Bu kitabı yalama :)
Kitabın başlığı size de tuhaf geldi değil mi? Benim açımdan da öyleydi doğrusu. Ne anlatıyor bu kitap böyle diye geçirdim içimden. Zaten niyet biraz da bu galiba. Mehmet Barış Albayrak’ın Türkçe’ye çevirdiği kitabın yazarı Idan Ben-Barak ve resimleyeni Julian Frost. Kitaptaki bazı mikroskop fotoğraflarını ise Linnea Rundgren çekmiş. Hepsiyle ilgili kısa bilgiler kitabın en arka kısmında var ve buraya kadar her satırı büyük bir merakla okutan küçük cadı defalarca “Anne ne kadar komik ve ilginç bir kitap değil mi?” dedi. O zaman hedef kitlesine ulaşan bir kitap dersem sanırım abartmış olmam. Uçanbalık Yayınları tarafından basımı yapılan kitap bizlere mikroplar hakkında bilgi veriyor ve bunu yaparken de eğlendirmeyi ihmal etmiyor.

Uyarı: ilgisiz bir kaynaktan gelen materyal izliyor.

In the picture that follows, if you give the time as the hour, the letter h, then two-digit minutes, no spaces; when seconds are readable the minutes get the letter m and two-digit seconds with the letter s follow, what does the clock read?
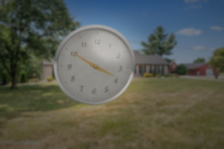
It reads 3h50
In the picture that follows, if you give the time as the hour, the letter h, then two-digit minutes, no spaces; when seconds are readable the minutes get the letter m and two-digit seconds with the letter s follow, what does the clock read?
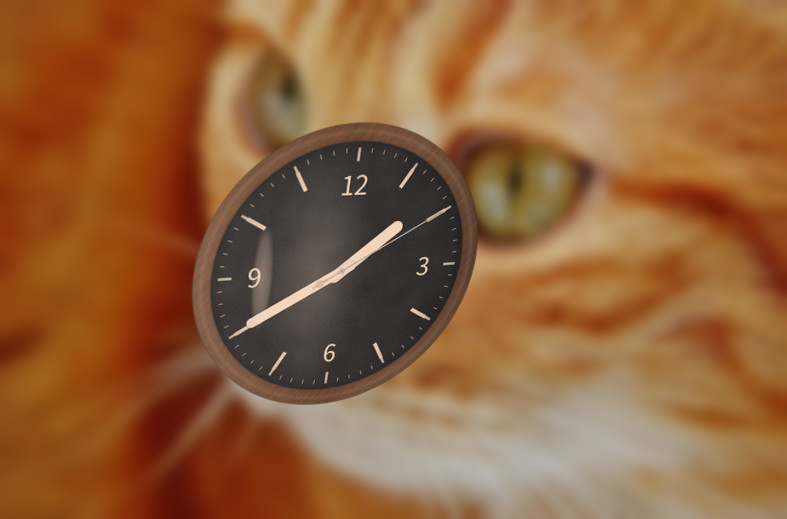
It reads 1h40m10s
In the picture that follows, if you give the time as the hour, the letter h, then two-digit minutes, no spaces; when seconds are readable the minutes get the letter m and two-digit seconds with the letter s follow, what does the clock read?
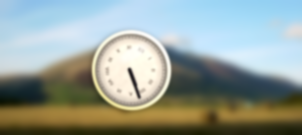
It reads 4h22
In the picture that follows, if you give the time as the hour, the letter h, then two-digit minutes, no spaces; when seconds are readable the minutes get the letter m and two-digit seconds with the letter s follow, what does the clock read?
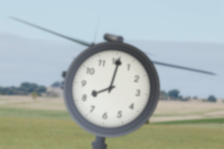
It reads 8h01
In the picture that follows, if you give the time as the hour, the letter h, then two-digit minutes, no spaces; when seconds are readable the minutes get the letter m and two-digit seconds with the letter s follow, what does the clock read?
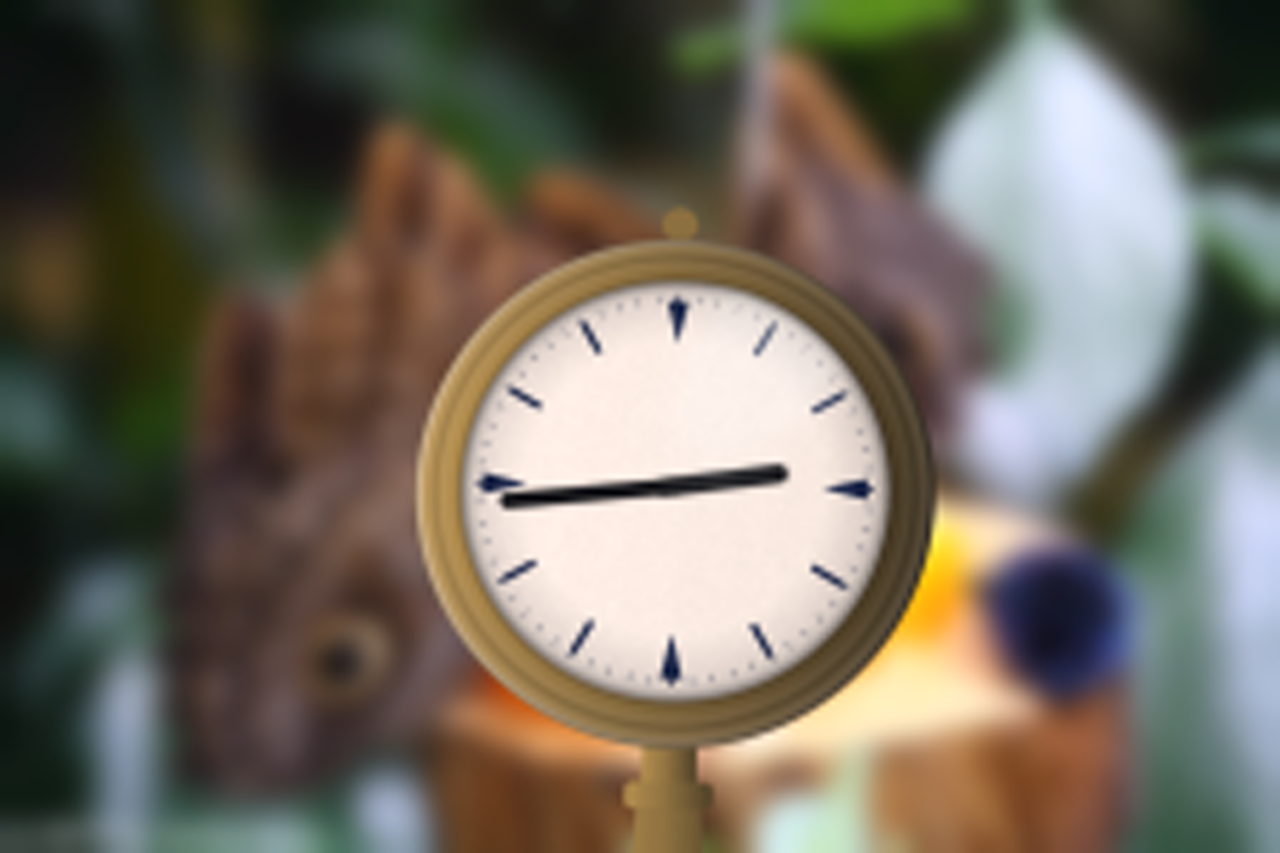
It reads 2h44
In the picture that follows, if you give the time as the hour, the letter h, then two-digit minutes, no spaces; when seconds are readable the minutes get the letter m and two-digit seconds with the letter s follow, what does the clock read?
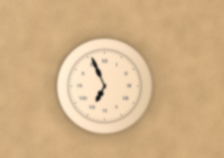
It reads 6h56
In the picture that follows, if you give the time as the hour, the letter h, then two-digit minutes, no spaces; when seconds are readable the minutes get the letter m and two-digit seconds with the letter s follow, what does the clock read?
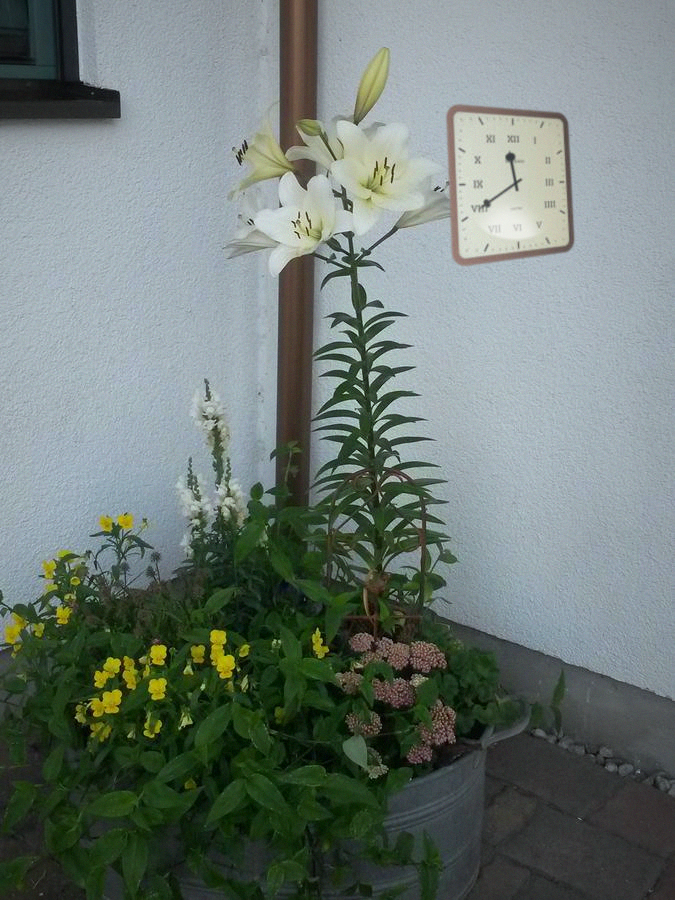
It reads 11h40
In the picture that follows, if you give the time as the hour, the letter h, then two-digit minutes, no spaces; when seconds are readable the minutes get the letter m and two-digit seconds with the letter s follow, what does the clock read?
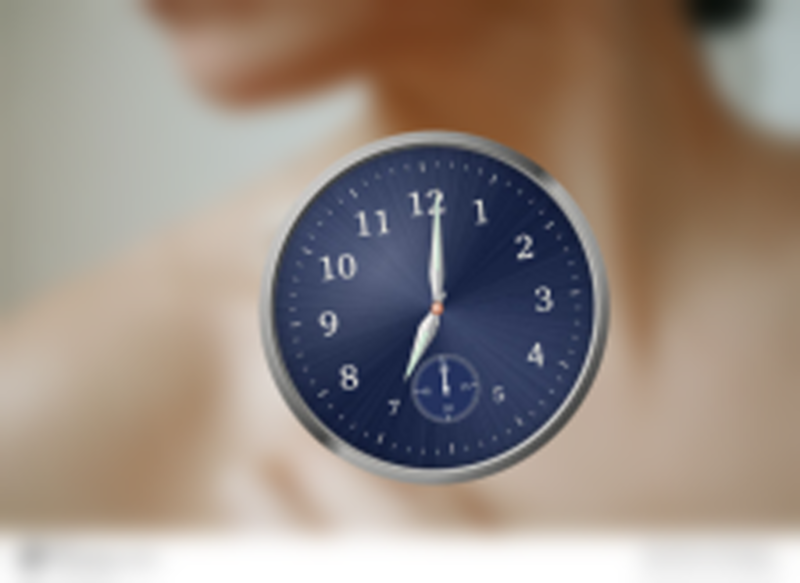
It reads 7h01
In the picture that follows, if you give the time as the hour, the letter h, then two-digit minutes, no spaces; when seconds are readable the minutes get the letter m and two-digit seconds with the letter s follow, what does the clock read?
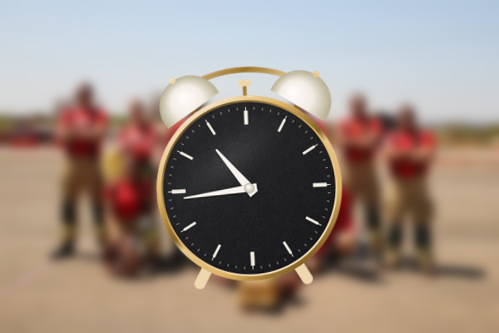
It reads 10h44
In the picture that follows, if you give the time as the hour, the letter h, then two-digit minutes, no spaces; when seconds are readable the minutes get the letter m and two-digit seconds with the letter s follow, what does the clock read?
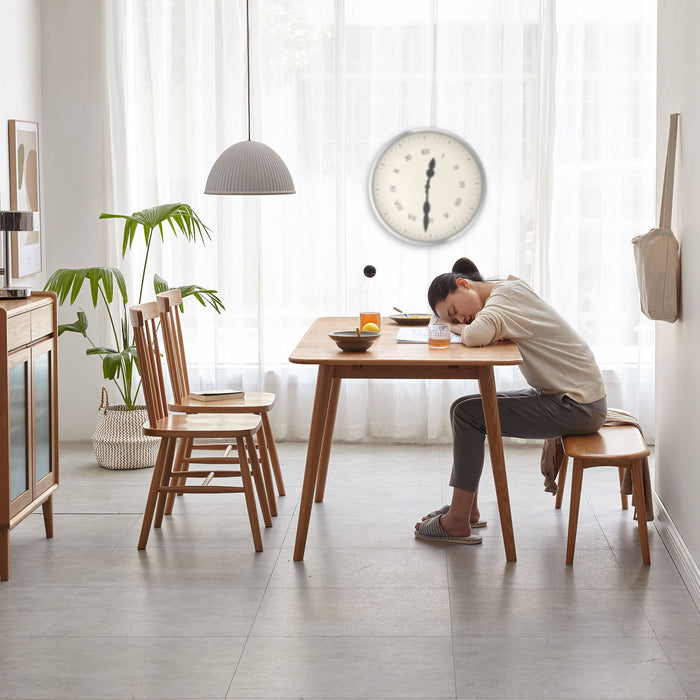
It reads 12h31
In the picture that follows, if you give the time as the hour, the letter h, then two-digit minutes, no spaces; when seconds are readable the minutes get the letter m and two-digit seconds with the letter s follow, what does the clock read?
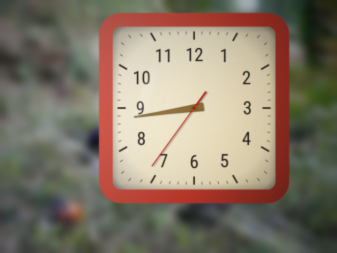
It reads 8h43m36s
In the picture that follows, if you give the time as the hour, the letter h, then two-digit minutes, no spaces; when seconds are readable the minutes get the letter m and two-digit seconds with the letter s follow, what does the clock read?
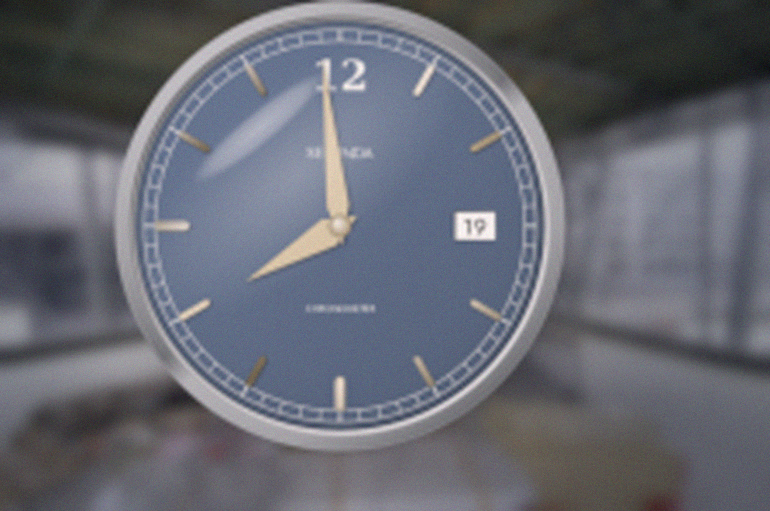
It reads 7h59
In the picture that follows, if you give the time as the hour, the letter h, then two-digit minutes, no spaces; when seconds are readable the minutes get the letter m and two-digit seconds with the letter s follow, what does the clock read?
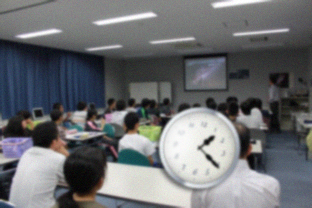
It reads 1h21
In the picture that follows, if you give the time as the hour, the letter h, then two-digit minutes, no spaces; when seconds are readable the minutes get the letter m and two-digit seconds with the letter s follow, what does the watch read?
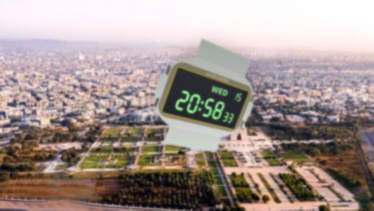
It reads 20h58
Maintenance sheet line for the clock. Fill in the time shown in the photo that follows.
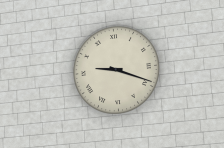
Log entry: 9:19
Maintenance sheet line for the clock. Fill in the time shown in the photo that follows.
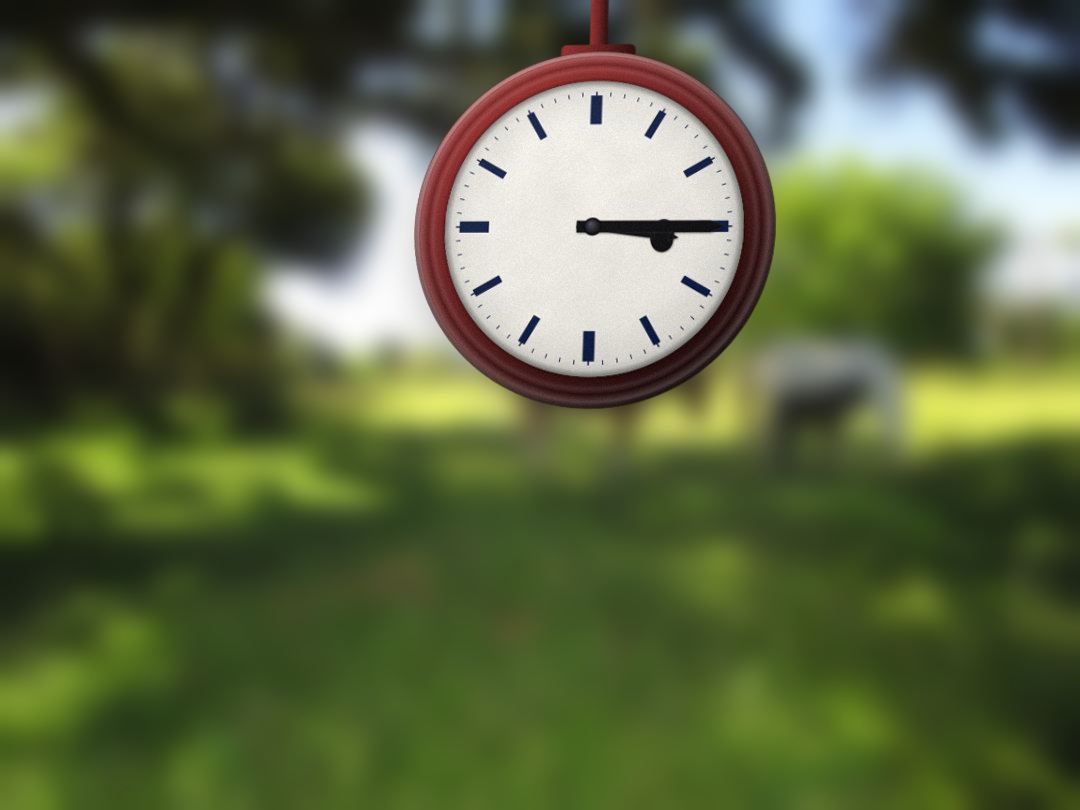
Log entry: 3:15
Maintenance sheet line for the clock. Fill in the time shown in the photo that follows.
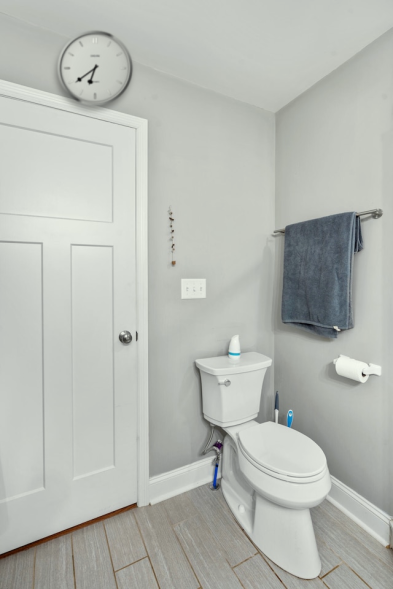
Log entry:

Min adındaki sevimli mikropla bir yolculuğa çıkıyoruz kitaba başlarken ve verilen komutlarla yeni mikrop arkadaşlarla tanışıyoruz. Normal şartlarda siz çocuğunuza ne kadar anlatırsanız anlatın etkili olamayabiliyorsunuz ve o görmediği mikroplar konusunda fazla dikkatli olamayabiliyor. En azından bizde öyle. Ama bir mikrobun anlatımı ve ona dahil olarak başladığımız yolculuk benim sözlerimden çok daha etkili oldu. “Min” önce kitaba dokunarak mikrobu al diyor, sonra kağıdın mikroskop altındaki resmini gösteriyor. Sonra dişlere, tişörte, göbek deliğine ve en son yine kitaba geri geliyorsunuz sayısı artan mikrop arkadaşlarla. Size “Ağzını aç ve parmağınla yavaşça ön dişine dokun” diyen parmağınızın ucundaki mikrop için yanınızdaki küçük dinleyici aniden ürküyorsa kitap inandırıcılığını koruyor demektir. Ben okurken ve onun tepkilerini izlerken çok eğlendim doğrusu. Belki tek başıma okusam aynı keyfi alamazdım. Aniden “Anne inanamıyorum, dişlerin yakından görüntüsü bu mu yani” diye çığlık atan bir dinleyici ister istemez sizi de kendi telaşına dahil ediyor. Dolayısıyla kağıdın, tişörtün, dişlerin ve göbek deliğinin mikroskop altında çekilmiş görüntüleri size de ilginç geliyor.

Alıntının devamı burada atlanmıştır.